The existing complex has 120 units. The proposal that went before the board Tuesday would have included 181 apartments in two five-story buildings, including a 315-space parking garage topped by two tennis courts. Eliminating the floor from the smaller of the two buildings would trim eight units from the project.

City planners have criticized the project as too big for the neighborhood, and for not providing adequate views of Biscayne Bay. Architect Revuelta has made a number of changes, including eliminating a bridge between two buildings, and widening a “view corridor” to the water.

Of the latest plans, city staff wrote: “as presently designed, the 5-story massing of the southeastern portion of the project still overwhelms the historic Venetian Causeway, which in addition to being locally designated, is listed on the National Register, and is designated as an American Scenic Highway. The elevations of the main, larger structure of the north side of the site have not been adequately detailed and developed.”

In the end, staff said the developer and architect  made “very substantial progress in addressing the long standing concerns of staff and the board…” and recommended the project be approved provided the developer:

— Knock a floor off the smaller, easternmost building in the complex, limiting it to four stories instead of  five.

— Build and maintain a public bay walk at least 15-feet wide along the water behind the complex.

— Receive approval from the Miami-Dade Biscayne Bay Shoreline Review committee.

After the meeting, Revuelta told Belle Isle Residents Association president Scott Diffenderfer he was “extremely disappointed” that the homeowner group didn’t express support after all the concessions that were made.

Diffenderfer, in remarks before the review board, said the developer made several changes, including widening the view corridor to the bay, “that we are very happy with,” he said.

But said Belle Isle residents still were concerned about building height, traffic impact and the ongoing problem of flooding on the island. Regarding flooding, he said “the sentiment of the neighborhood is that not one more unit should be built until that issue is addressed.”

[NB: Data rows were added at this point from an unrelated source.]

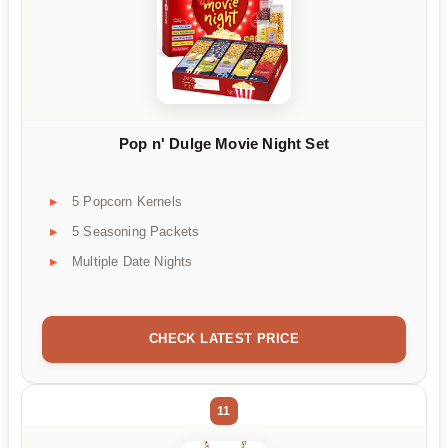
Pop n' Dulge Movie Night Set
5 Popcorn Kernels
5 Seasoning Packets
Multiple Date Nights
CHECK LATEST PRICE
11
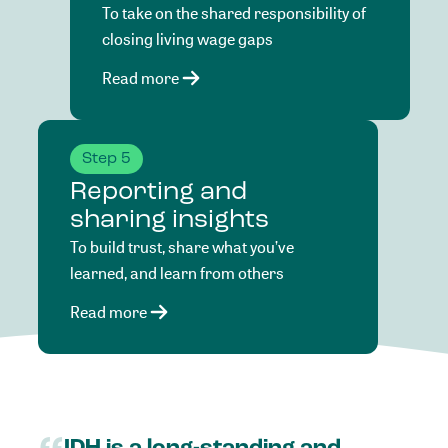
To take on the shared responsibility of
closing living wage gaps
Read more
Step 5
Reporting and
sharing insights
To build trust, share what you’ve
learned, and learn from others
Read more
IDH
is
a
long-standing
and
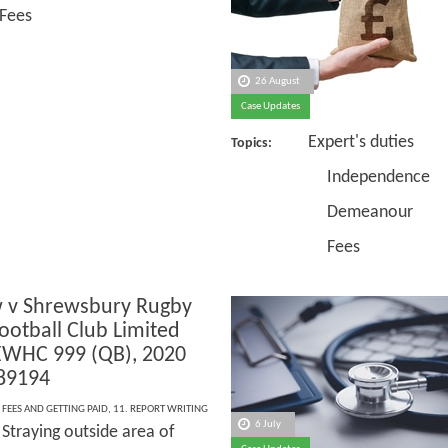
Fees
26 August
Case Updates
Expert's duties
Topics:
Independence
Demeanour
Fees
 v Shrewsbury Rugby
ootball Club Limited
EWHC 999 (QB), 2020
89194
 FEES AND GETTING PAID
,
11. REPORT WRITING
6 July
Straying outside area of
:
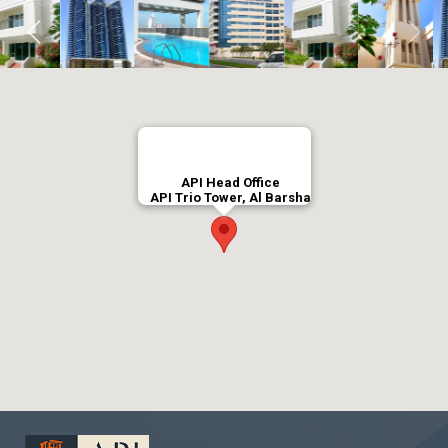
API Head Office
API Trio Tower, Al Barsha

The latest design tweaks include stucco on the west building facade.

Belle Isle apartment developer tweaks design, lowers building profile

The latest design tweaks include stucco stair-stepped on the west building facade.

The architects planning the five-story apartment complex at 31 Venetian Way revealed more tweaks of the plans to Belle Isle residents Wednesday night, a prelude to a key design hearing next month where they hope to get the go-ahead for the  181-unit project.

The Design Review Board will hear the proposal at 8 a.m. on July 6 at Miami Beach City Hall, 1700 Convention Center Dr.

The new design would replace Belle Isle Key, a complex of three-story buildings on the northeast corner of Belle Isle.

Key changes in the project include a wider view corridor between two proposed buildings, a slightly lower profile on the easternmost building, and a stepped stucco facade on the western building that architect Luis Revuelta said would ensure the project no longer looks like “one very long building.” The project adds 61 apartments to the three-acre site, and includes a 315-space parking garage, 28 of them for visitors. The current apartment complex has 120 units.

William Cary, Miami Beach’s assistant planning director, said the design tweaks signal “a huge step in the right direction” although the city has not completed it’s design review. “….the change of shape of smaller building to a boat-like shape” is an improvement, he said. “We requested that the two structures have a different stylistic treatment….a great deal of progress has been made in that direction.”